A Generalized Topic Modeling Approach for Maven Search

  • Authors:
  • Ali Daud;Juanzi Li;Lizhu Zhou;Faqir Muhammad

  • Affiliations:
  • Department of Computer Science & Technology, Tsinghua University, Beijing, China 100084;Department of Computer Science & Technology, Tsinghua University, Beijing, China 100084;Department of Computer Science & Technology, Tsinghua University, Beijing, China 100084;Department of Mathematics & Statistics, Allama Iqbal Open University, Islamabad, Pakistan

  • Venue:
  • APWeb/WAIM '09 Proceedings of the Joint International Conferences on Advances in Data and Web Management
  • Year:
  • 2009

Quantified Score

Hi-index 0.00

Visualization

Abstract

This paper addresses the problem of semantics-based maven search in research community, which means identifying a person with some given expertise.

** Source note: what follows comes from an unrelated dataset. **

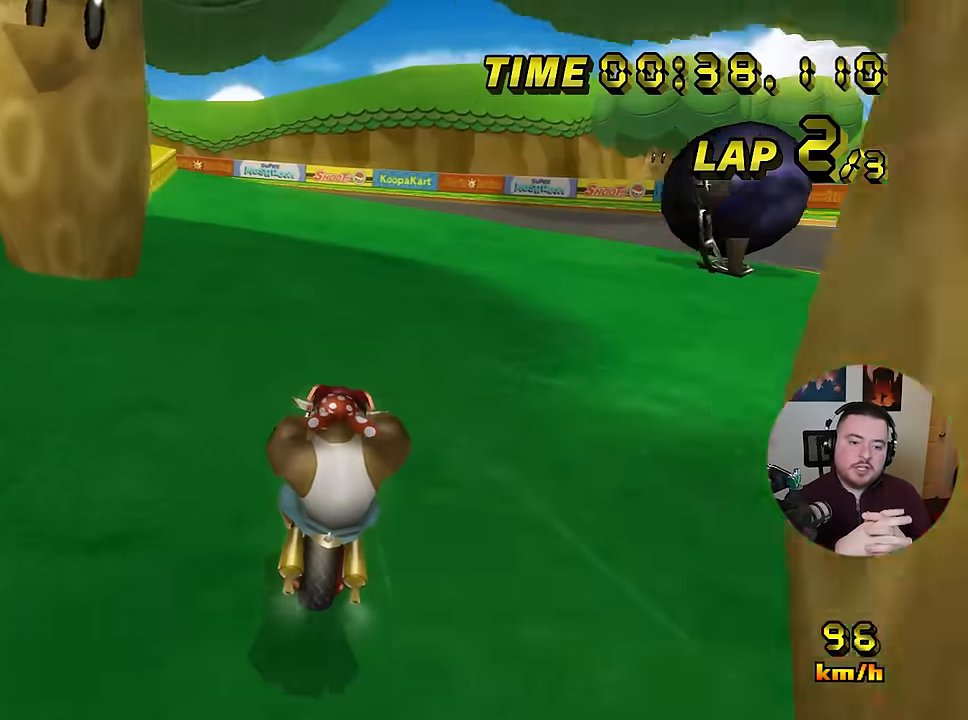
{"buttons": ["A"], "left_stick": "center", "events": [[334, "L1", "down"], [434, "L1", "up"], [450, "left_stick", "center"]]}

Traditional approaches either ignored semantic knowledge or temporal information, resulting in some right mavens that cannot be effectively identified because of non-occurrence of keywords and un-exploitation of time effects. In this paper, we propose a novel semantics and temporal information based maven search (STMS) approach to discover latent topics (semantically related soft clusters of words) between the authors, venues (conferences or journals) and time simultaneously. In the proposed approach, each author in a venue is represented as a probability distribution over topics, and each topic is represented as a probability distribution over words and year of the venue for that topic. Through discovered latent topics we can search mavens by implicitly modeling word-author, author-author and author-venue correlations with continuous time effects. Inference making procedure for topics and authors of new venues is explained. We also show how authors' correlations can be discovered and the bad effect of topics sparseness on the retrieval performance. Experimental results on the corpus downloaded from DBLP show that proposed approach significantly outperformed the baseline approach, due to its ability to produce less sparse topics.